[Collected data entries]
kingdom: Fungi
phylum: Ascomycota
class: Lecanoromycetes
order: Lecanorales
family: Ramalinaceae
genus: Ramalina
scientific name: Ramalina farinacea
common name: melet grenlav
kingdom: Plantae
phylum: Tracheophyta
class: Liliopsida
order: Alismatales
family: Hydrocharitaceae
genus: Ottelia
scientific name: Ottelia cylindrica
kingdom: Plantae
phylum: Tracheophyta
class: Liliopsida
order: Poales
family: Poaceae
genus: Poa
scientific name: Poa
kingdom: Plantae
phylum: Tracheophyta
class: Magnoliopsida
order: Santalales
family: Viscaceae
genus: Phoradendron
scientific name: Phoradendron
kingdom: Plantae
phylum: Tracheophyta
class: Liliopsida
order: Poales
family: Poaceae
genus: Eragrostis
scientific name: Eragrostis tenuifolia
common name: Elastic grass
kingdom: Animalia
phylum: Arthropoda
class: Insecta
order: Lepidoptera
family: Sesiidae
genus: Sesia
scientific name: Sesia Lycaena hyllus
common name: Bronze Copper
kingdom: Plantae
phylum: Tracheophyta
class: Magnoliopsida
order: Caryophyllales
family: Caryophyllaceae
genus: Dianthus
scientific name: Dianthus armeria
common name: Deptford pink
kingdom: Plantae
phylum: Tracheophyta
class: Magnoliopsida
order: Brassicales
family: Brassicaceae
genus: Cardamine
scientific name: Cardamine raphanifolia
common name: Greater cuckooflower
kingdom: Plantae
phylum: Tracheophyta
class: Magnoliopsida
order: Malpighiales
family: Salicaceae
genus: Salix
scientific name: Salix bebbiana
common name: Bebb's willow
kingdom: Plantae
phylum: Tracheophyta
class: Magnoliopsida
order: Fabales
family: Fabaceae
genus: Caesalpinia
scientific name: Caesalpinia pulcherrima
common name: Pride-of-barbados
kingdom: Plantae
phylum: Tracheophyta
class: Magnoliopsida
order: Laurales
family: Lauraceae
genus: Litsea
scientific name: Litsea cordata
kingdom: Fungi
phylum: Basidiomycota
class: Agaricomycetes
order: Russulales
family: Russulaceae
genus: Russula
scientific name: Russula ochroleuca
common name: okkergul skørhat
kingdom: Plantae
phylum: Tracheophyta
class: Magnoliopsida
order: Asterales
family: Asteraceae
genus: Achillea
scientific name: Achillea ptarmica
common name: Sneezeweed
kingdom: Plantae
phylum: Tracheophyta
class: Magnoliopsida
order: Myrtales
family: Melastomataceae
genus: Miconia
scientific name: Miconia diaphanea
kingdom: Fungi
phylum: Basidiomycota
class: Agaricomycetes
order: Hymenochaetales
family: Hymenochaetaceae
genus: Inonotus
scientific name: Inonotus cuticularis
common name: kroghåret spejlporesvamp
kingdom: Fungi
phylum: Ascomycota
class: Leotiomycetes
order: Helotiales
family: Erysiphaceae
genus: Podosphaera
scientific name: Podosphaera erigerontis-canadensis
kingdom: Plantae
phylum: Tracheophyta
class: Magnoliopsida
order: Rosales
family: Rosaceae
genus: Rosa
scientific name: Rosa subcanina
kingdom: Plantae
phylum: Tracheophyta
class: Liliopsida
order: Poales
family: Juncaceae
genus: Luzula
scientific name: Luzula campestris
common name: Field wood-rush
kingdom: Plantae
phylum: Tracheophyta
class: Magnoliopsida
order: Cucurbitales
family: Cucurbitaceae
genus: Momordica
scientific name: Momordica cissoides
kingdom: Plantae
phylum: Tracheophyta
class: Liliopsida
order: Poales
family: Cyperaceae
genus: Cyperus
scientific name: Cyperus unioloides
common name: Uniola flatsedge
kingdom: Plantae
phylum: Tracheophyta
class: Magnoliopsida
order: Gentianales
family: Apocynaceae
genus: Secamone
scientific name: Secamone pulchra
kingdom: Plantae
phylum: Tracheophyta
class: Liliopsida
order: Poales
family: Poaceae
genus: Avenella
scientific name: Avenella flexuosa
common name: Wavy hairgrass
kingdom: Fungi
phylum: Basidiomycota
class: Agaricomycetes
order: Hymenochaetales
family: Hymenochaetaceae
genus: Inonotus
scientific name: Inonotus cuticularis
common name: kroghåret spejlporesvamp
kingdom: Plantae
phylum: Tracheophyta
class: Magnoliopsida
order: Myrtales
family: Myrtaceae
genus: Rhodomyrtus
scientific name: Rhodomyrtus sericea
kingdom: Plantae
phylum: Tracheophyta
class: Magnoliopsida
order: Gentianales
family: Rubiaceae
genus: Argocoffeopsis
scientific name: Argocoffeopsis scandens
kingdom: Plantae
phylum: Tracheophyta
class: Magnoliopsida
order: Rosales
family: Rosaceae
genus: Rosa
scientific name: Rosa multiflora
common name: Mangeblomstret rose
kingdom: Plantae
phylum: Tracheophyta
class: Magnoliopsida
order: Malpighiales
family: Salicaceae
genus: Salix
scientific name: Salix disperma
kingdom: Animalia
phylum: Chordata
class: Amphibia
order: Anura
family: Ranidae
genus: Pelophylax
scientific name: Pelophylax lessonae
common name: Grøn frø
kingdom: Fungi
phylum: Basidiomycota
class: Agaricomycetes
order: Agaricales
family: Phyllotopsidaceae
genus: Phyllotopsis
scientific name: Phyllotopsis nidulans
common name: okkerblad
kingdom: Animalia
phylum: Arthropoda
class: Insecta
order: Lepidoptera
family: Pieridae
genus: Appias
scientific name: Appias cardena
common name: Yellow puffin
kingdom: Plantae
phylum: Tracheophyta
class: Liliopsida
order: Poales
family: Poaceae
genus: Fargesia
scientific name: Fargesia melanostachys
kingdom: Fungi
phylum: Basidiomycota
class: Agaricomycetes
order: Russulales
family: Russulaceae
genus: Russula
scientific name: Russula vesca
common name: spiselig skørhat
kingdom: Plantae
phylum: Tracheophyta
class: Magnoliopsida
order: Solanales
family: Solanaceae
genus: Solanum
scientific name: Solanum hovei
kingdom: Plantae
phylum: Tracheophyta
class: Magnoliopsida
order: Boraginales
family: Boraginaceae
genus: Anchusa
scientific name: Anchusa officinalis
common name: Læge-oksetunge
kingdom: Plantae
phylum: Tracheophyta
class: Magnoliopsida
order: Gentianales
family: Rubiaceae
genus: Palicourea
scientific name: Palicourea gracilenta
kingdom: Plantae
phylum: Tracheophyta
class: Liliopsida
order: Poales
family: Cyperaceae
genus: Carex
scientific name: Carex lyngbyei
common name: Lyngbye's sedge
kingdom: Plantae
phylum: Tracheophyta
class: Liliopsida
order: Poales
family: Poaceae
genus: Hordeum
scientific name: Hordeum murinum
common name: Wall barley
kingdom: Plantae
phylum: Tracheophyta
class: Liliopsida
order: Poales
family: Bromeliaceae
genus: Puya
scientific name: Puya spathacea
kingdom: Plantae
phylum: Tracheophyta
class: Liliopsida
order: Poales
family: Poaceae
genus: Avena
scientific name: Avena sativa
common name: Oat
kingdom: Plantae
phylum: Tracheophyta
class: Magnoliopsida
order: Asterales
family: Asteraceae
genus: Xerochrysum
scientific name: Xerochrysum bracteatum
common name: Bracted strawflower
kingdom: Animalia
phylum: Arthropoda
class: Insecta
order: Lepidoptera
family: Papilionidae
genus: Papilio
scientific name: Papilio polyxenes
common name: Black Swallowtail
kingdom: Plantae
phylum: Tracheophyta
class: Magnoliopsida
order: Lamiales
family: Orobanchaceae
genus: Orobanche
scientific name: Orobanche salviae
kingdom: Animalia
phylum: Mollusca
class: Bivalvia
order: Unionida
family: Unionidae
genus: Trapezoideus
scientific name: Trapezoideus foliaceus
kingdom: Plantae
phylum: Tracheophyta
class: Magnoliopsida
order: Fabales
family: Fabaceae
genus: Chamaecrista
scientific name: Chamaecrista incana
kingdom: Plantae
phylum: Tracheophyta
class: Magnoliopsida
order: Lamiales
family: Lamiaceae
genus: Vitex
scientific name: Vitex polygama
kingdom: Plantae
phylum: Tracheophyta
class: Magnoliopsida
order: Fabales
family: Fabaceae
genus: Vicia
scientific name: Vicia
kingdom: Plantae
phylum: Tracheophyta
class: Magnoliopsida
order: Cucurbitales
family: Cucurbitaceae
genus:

AIM: Reproduce verbatim the lines of the listing from the one containing "genus: Chamaecrista" through the final line, including both ends.

COMPLETE OUTPUT:
genus: Chamaecrista
scientific name: Chamaecrista incana
kingdom: Plantae
phylum: Tracheophyta
class: Magnoliopsida
order: Lamiales
family: Lamiaceae
genus: Vitex
scientific name: Vitex polygama
kingdom: Plantae
phylum: Tracheophyta
class: Magnoliopsida
order: Fabales
family: Fabaceae
genus: Vicia
scientific name: Vicia
kingdom: Plantae
phylum: Tracheophyta
class: Magnoliopsida
order: Cucurbitales
family: Cucurbitaceae
genus:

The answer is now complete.